Andrew helped EPSA devise a three-year plan which included engaging more European countries in the committee.  
He continued: “Some countries’ human rights were lacking, so we had to take action.”
So began Andrew’s travels in Latvia, Lithuania and Hungary where he and others helped people with learning disabilities and their families establish self advocacy groups.
“We trained people how to form their own committees to talk to their own countries’ governments. It was quite challenging sometimes because it involved a lot of travelling, but the people I met were very nice.  They were poor but they did look after people with learning difficulties maybe a bit better than some of the richer countries,” said Andrew.  
He was also involved with a project to help make voting in Europe more accessible for people with learning disabilities and another initiative which produced European standards for easy to read text and information. 
Due to all his hard work in raising awareness of issues faced by people with learning disabilities, Andrew was awarded an MBE in 2007. 
He travelled to Buckingham Palace to receive his award and tell the Queen about his work in Europe.
Following the ceremony, Andrew and his family and friends planned to celebrate in style at The Ritz. 
“When we arrived, they told us we had to book two months in advance,” said an astonished Andrew.

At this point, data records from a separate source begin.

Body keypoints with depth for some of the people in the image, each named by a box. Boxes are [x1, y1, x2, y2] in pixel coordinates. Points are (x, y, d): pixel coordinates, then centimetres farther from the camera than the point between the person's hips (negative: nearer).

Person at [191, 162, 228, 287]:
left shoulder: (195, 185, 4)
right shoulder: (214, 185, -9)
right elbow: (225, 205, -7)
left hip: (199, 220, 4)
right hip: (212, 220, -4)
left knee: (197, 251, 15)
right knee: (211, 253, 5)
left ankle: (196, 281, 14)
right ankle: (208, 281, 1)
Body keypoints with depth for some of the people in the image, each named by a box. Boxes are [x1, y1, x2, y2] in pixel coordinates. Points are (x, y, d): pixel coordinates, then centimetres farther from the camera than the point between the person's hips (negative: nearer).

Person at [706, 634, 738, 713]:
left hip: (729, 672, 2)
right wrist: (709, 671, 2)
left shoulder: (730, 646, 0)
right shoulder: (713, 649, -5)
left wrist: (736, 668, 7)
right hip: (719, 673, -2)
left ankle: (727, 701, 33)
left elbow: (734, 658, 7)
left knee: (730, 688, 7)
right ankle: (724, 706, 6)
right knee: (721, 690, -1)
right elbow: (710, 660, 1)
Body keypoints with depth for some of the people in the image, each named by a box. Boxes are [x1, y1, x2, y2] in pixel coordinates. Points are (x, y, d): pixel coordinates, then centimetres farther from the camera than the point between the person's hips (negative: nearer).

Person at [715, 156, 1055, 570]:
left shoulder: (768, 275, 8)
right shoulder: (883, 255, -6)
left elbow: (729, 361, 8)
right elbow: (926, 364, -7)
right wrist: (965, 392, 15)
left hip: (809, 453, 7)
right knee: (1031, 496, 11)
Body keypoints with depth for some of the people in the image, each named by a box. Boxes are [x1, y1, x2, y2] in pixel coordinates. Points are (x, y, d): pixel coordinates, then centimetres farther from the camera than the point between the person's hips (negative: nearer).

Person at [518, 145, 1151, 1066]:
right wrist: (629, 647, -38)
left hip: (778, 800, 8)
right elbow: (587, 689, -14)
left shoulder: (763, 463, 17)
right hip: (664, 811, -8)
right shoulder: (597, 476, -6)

“Imagine waiting two months for a sandwich!”
A true inspiration, Andrew was nominated to carry the Olympic torch through Gretna in 2012.
He still attends the meetings of his local ENABLE Scotland branch and volunteers at his local disability sports group.
In August 2013, Andrew competed in the Special Olympics in Bath where he played football. The avid sports enthusiast also competed in the athletics in the 2009 Special Olympics and won two gold medals.  
Andrew continues to speak up for people with learning disabilities and has addressed a Scottish parliament committee about recent changes to the benefits system.
“I have been involved in so many projects in the last 20 years.  It’s been great and I like trying to make a difference.”